## Parts of the exercise
a) In the .454 Casull packin' pistol article, what powder charge goes under the BRP 300 grain cast gas checked Casull bullet in the author's favorite .45 Colt load?
b) Write what comes next in the .454 Casull packin' pistol article, picking up after its final line.
(Beginning of Text under study)
Tremendous power is available for the .454 Casull user and even with the short four and three-quarter inch barreled .454, the shooter has access to muzzle energy levels never before approached with a traditional revolver. Here are muzzle velocity figures for factory loaded ammunition for the .454 Packin' Pistol:




A 240 grain bullet at 1800 feet per second! A 260 at 1750! And a 300 at 1600! All of these were unheard of ten years ago and all concepts of packin' pistols are now totally changed. We now have rifle-like muzzle energies not only availble in a handgun but a handgun that has a short barrel,is relatively light in weight, and can be easily packed all day.

I was totally pleased with my packin' pistol, using both .454 loads and heavy .45 Colt loads in it. And I must admit to using more .45 Colt loads than .454 loads as I did not always need the full power afforded by the heavy loaded .454's. If I lived in grizzly or brown bear country, I would. But I don't so .45's fill the bill quite nicely most of the time.

One of my favorite .45 Colt loads is the BRP 300 grain cast gas checked Casull bullet over 21.5 grains of WW296. This is only a 1100 feet per second load but it is very accurate and continues to be so at long ranges. I have used it to a full 800 yards shooting at two foot square targets and actually manage to hit them once in awhile by watching the bullets strike in dry dusty dirt.

Here are some favorite .454 loads for the Freedom Arms Packin' Pistol:




300 Gr. FL/LYMAN #454629GC

32 GR. H110


310 Gr. NEI #310.451 Keith*

26 GR. WW296


325 Gr. NEI #325.451 Keith*

26 GR. WW296


325 Gr. NEI#325.451 Keith*

18.0 GR. #2400


340 Gr. SSK #345.451 FN

32 Gr. H110


340 Gr. SSK #345.451 FN

24.0 Gr. H4227


*crimped over front band.
(End of Text under study)
(Beginning of Stored data)
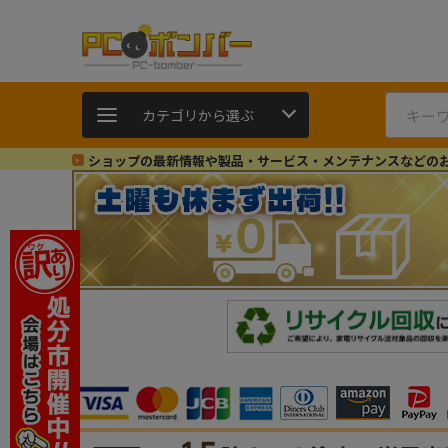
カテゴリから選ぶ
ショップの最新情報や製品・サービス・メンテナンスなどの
(End of Stored data)
## Answers for the tasks
a) 21.5 grains of WW296.

b)
The following loads are assembled with .45 Colt brass and for use only in the Freedom Arms revolver:




310 Gr. NEI #310.451 Keith

26.0 Gr. WW296


325 Gr. NEI #325.451 Keith

26.0 Gr. WW296


Recently Freedom Arms has turned the .454 Packin' Pistol into an even more versatile handgun by offering an auxiliary cylinder in .45 ACP. My four and three-quarter inch .454 was returned to the factory to become a true Triple Threat Packin' Pistol by having it fitted not only with a .45 ACP cylinder but a .45 Colt cylinder as well.

Now why would anyone want a .45 ACP cylinder for a .454 Casull? Simple. I for one have hundreds, probably thousands of rounds of various persuasions of .45 ACP loads around. When used in the Casull single action they make an extremely pleasant shooting outing and I do not have to chase brass all over Idaho nor do I have to mess with full or half- moon clips. With a single action revolver both rimmed and rimless brass all extracts the same way. Shoot 'em. Drop 'em in the Dillon Case Vibrator. Load 'em on the Dillon 550. Start all over again.

The .45 ACP cylinder also allows experimenting that would never be possible in any other .45 chambered for the service (former?) cartridge. I recently heard from friend and fellow gunwriter Terry Murbach about a fellow who had loaded a batch of .45's for use in his Smith & Wesson 4506. At about round 200, a case seperated and the shooter decided to stop and check his loads which he said had considerable recoil.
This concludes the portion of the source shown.